Human arms serve (at least) two separate functions: they permit an agent/avatar to change the local environment through dextrous activities by reaching for and grasping (getting control over) objects [17,14], and they serve social interaction functions by augmenting the speech channel with communicative emblems, gestures and beats [9].
For the first function, a consequence of human dexterity and experience is that we are rarely told how to approach and grasp an object. Rather than have our virtual humans learn -- through direct experience and errors -- how to grasp an object, we provide assistance through an object-specific relational table (OSR).
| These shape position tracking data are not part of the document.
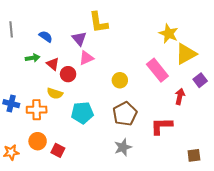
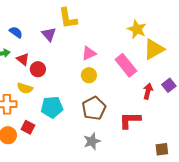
pink triangle: (86, 58) -> (89, 53), moved
purple square: (200, 80) -> (169, 85), moved
red square: (58, 150) -> (28, 127), moved

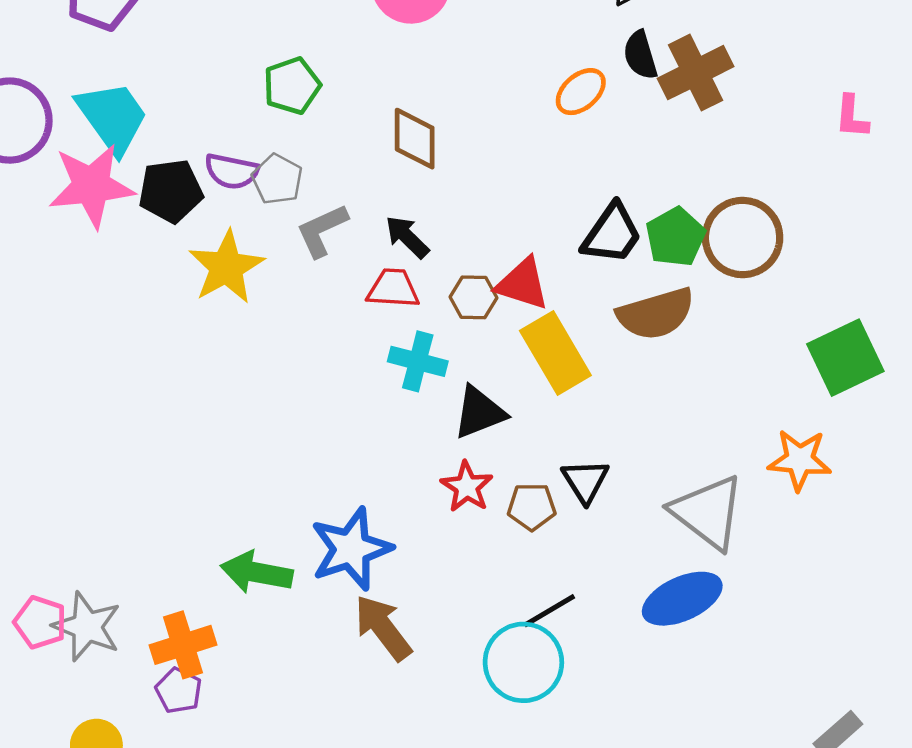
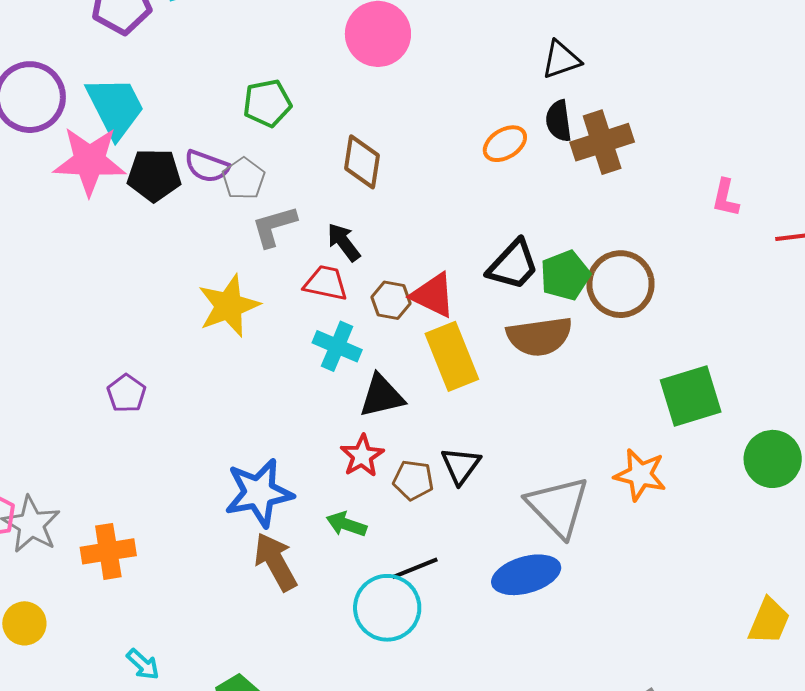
yellow star: (226, 267) -> (229, 306), moved
green arrow: (257, 572) -> (346, 524), moved, size x0.7
purple pentagon: (179, 691) -> (126, 393), moved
Developed from ideas about object-specific reasoning [28], the OSR has fields for each graspable site (in the Jack sense of an oriented coordinate triple) describing the appropriate handshape, grasp approach direction, and most importantly, its function or purpose. The OSR is manually created for graspable objects and allows an agent to look up an appropriate grasp site given a purpose, use the approach vector as guidance for the inverse kinematics directives that move the arm, and know which handshape is likely to result in reasonable finger placement. The hand itself is closed on the object through local geometry information and collision detection.
The second function of gestures is non-verbal communication. Thus gestures can be metaphors for actual objects, give indicators (via pointing) of location or participants in a virtual space around the speaker, or augment the speech signal with beats for added emphasis [9]. Currently we are working on embedding culture-specific and even individual personality gesture variations. The potential interference between practical and gestural functions is leading to a resource-based priority model to resolve conflicts.
Given that arm control for avatars requires fast position and orientation of the hands for either reaching or gestural function, fast computation of arm joint angles is essential. In recent work we have pushed beyond iterative inverse kinematics [46] to analytic formulas that can easily keep up with a live performance or a motion synthesizer outputting end effector position and orientation streams [44]. By extending this idea to the whole body, multiple individuals (3-10 on an SGI RE2) may be controlled in real-time by arbitrary end-effector and global body data alone [47].